*** Block opens ***

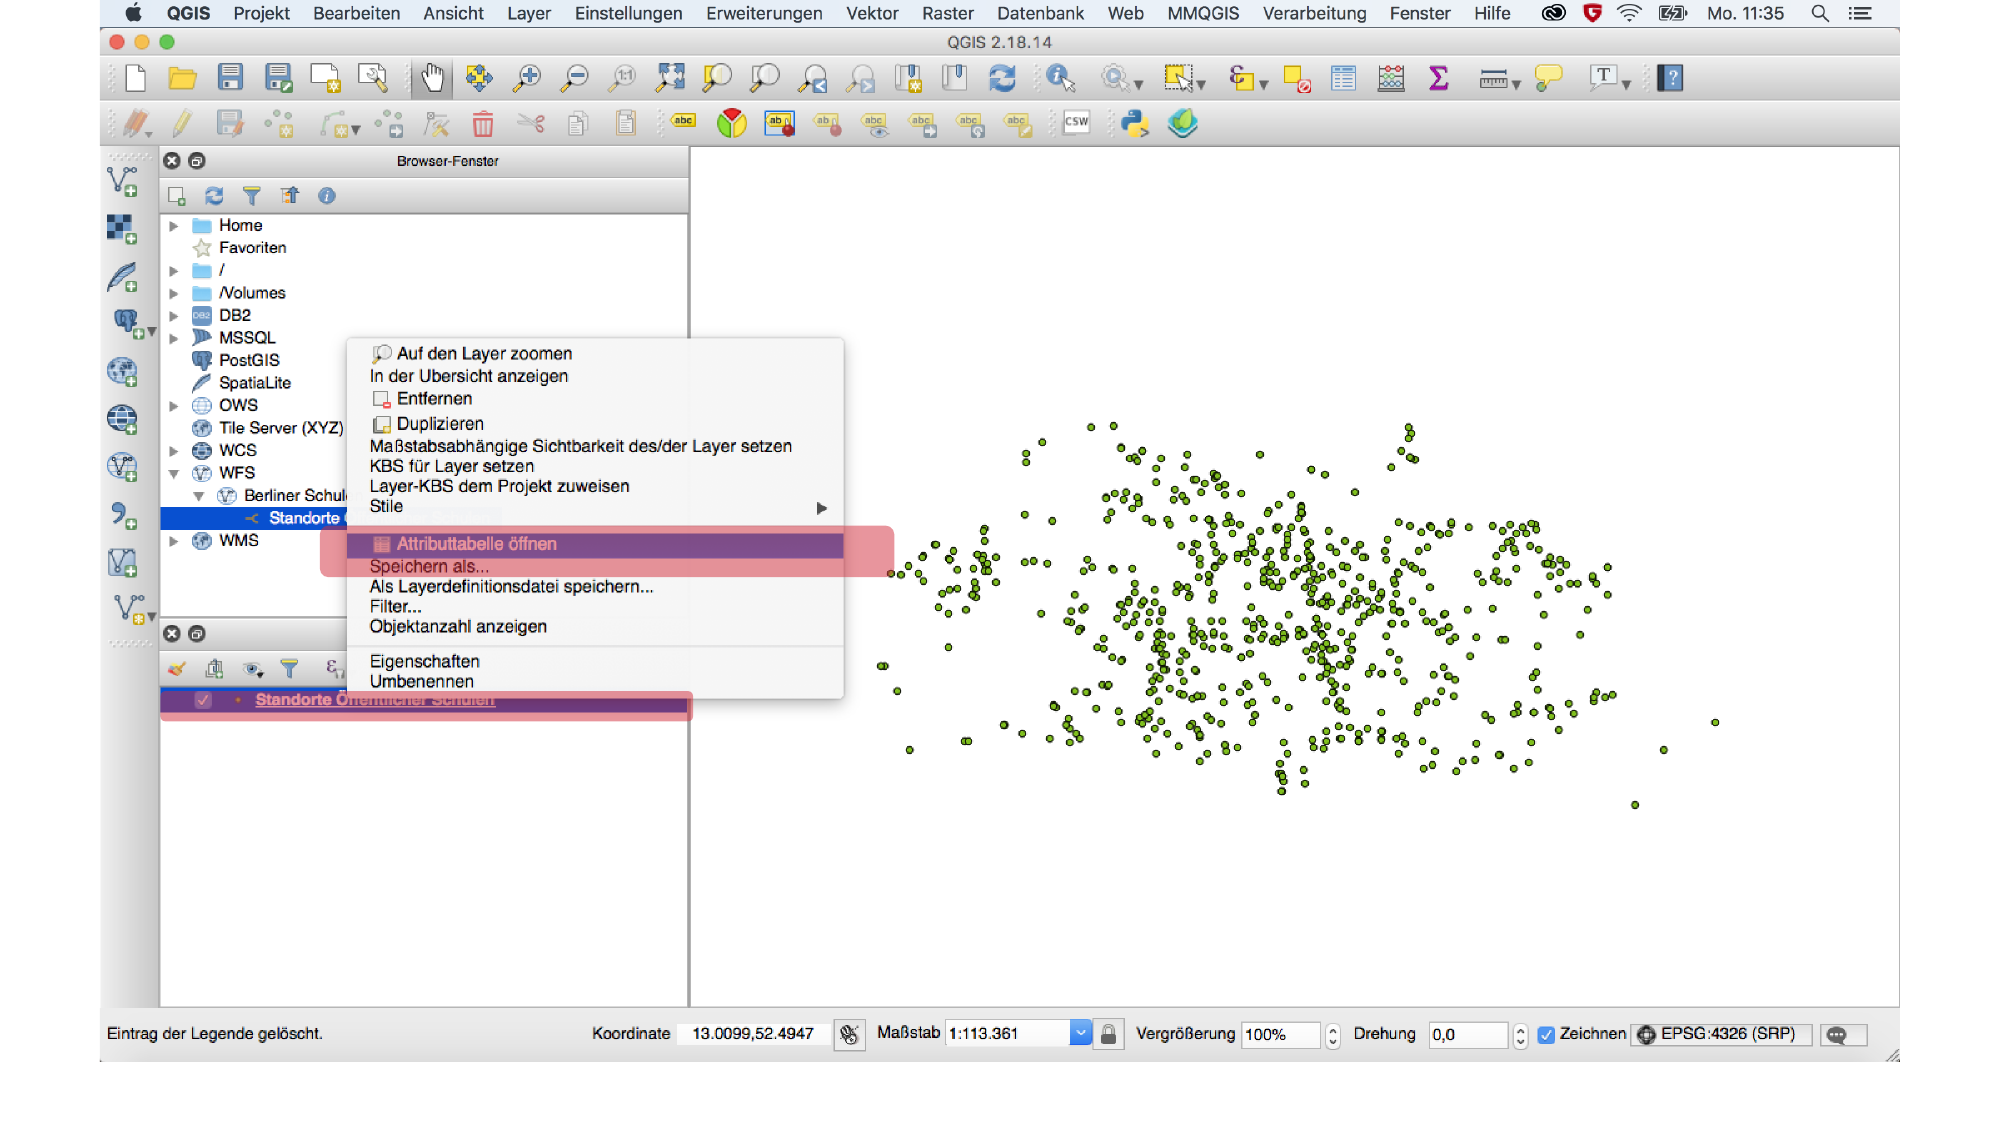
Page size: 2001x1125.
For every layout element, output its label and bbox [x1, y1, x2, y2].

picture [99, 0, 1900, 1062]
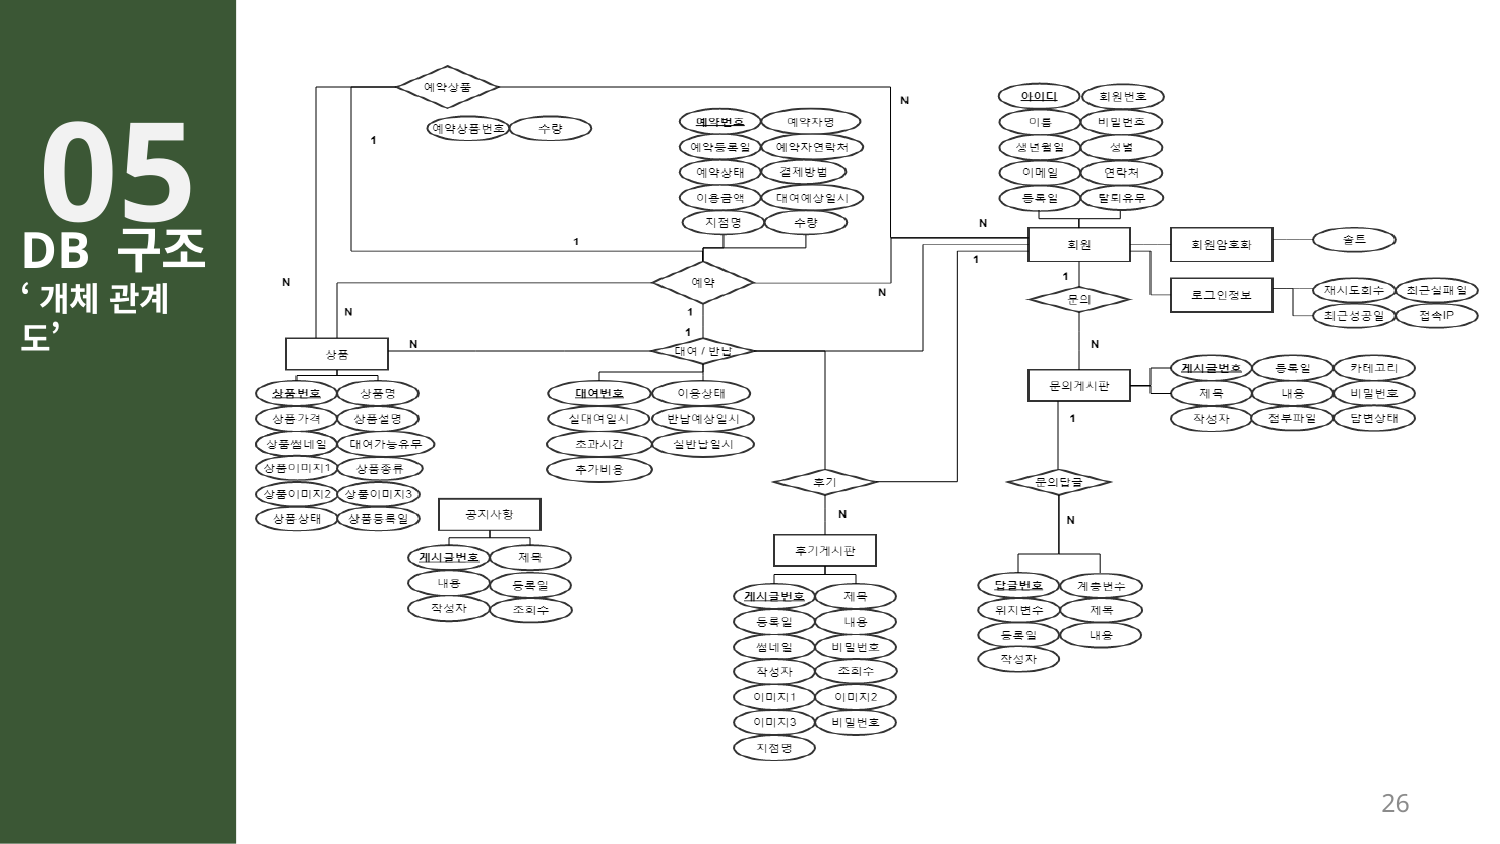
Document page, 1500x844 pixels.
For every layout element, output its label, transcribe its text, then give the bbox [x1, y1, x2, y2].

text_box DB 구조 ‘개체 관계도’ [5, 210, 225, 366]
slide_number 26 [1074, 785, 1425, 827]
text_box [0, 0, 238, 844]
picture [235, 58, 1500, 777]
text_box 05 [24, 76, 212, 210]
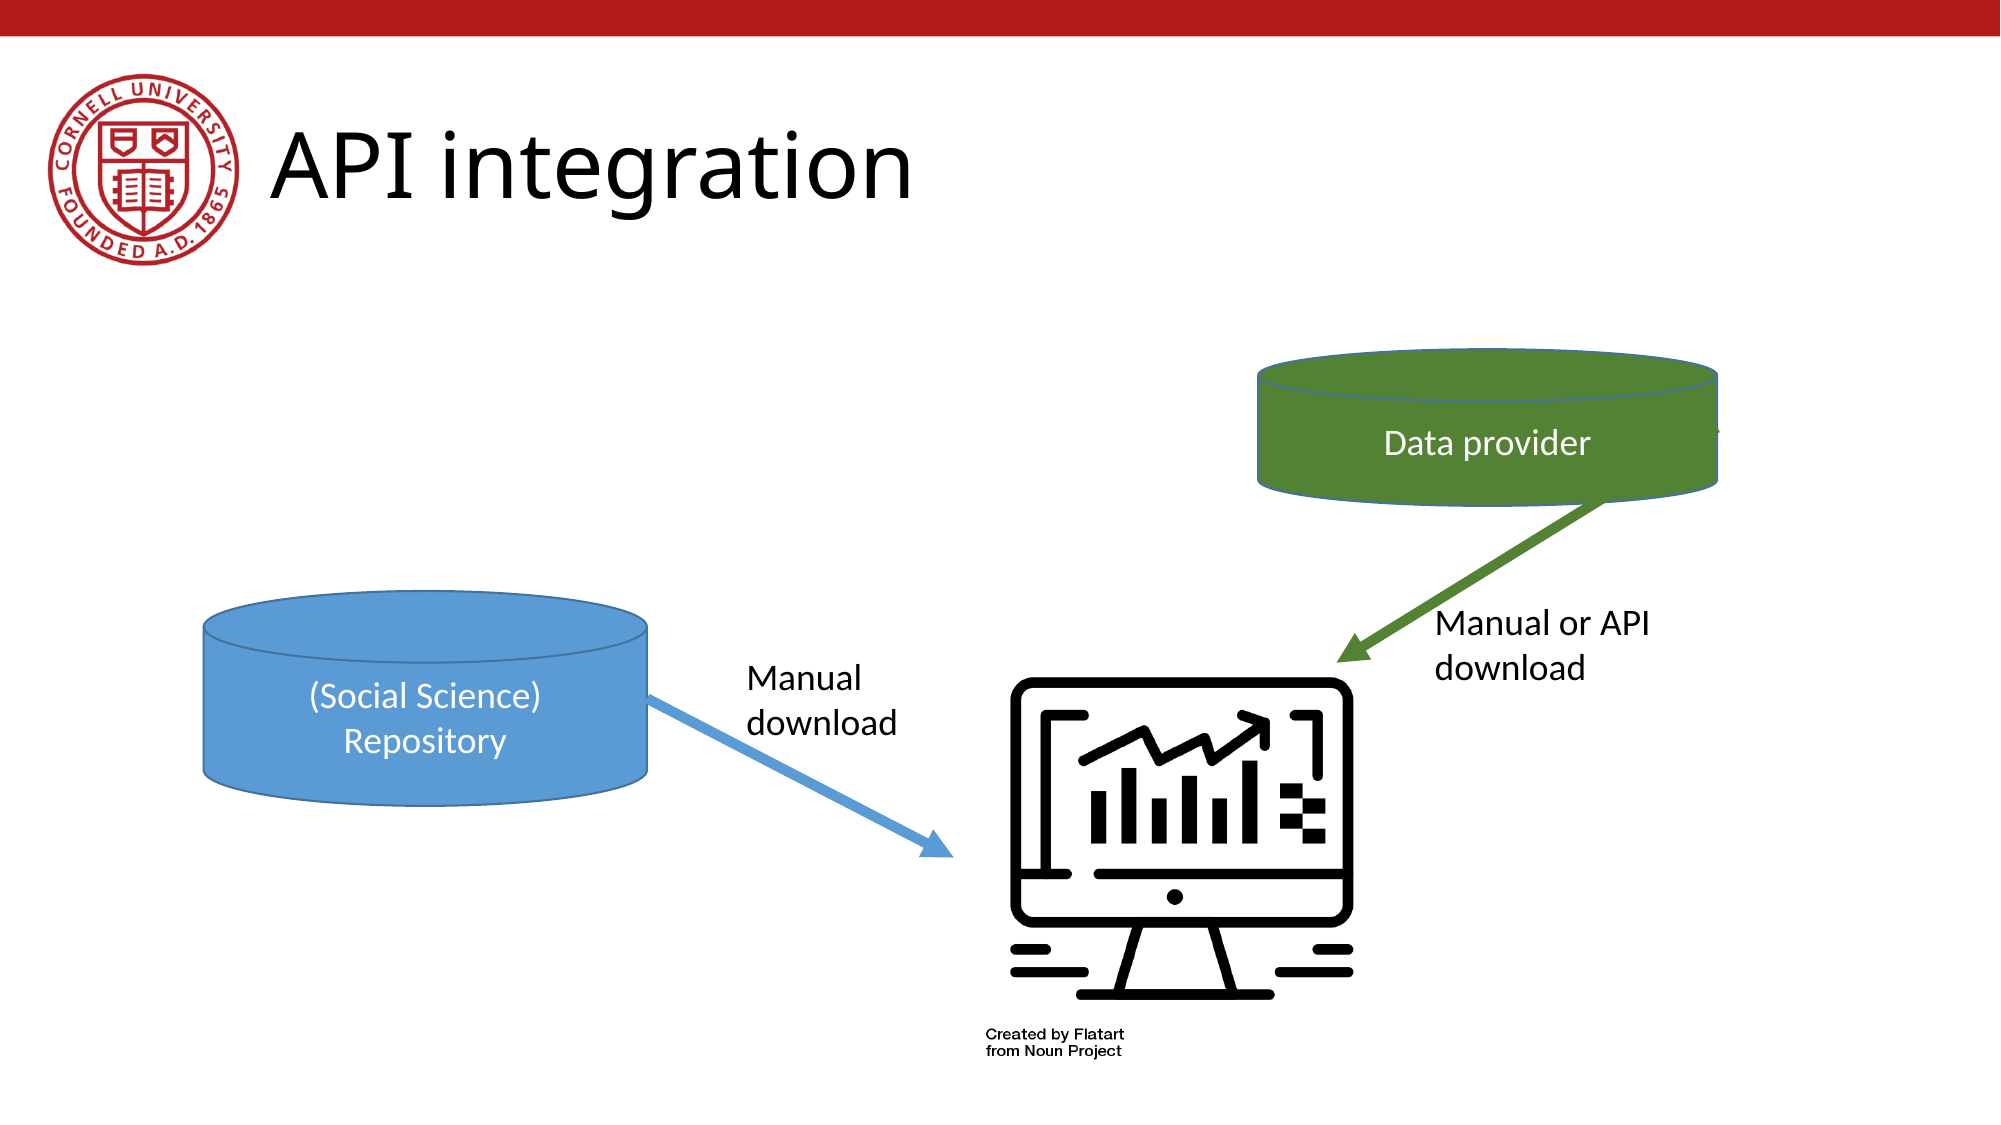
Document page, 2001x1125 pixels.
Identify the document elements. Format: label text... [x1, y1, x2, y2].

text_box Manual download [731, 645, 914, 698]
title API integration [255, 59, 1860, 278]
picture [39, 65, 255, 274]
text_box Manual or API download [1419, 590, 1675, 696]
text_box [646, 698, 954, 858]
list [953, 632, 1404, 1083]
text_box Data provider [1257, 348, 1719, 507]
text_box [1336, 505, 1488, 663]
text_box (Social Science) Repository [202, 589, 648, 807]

*** Block closes ***

Your goal
The listing above should be repeated word for word, pictures removed.

Result for this exercise
Page size: 2001x1125.
For every layout element, output its label and bbox [x1, y1, x2, y2].

picture [99, 0, 1900, 1062]
Document page, 1500x844 pixels.
For every layout element, output its label, transcribe its text, then give the bbox [x1, y1, x2, y2].

text_box DB 구조 ‘개체 관계도’ [5, 210, 225, 366]
slide_number 26 [1074, 785, 1425, 827]
text_box [0, 0, 238, 844]
picture [235, 58, 1500, 777]
text_box 05 [24, 76, 212, 210]
Document page, 2001x1125 pixels.
Identify the document elements. Format: label text... [x1, y1, x2, y2].

text_box Manual download [731, 645, 914, 698]
title API integration [255, 59, 1860, 278]
picture [39, 65, 255, 274]
text_box Manual or API download [1419, 590, 1675, 696]
text_box [646, 698, 954, 858]
list [953, 632, 1404, 1083]
text_box Data provider [1257, 348, 1719, 507]
text_box [1336, 505, 1488, 663]
text_box (Social Science) Repository [202, 589, 648, 807]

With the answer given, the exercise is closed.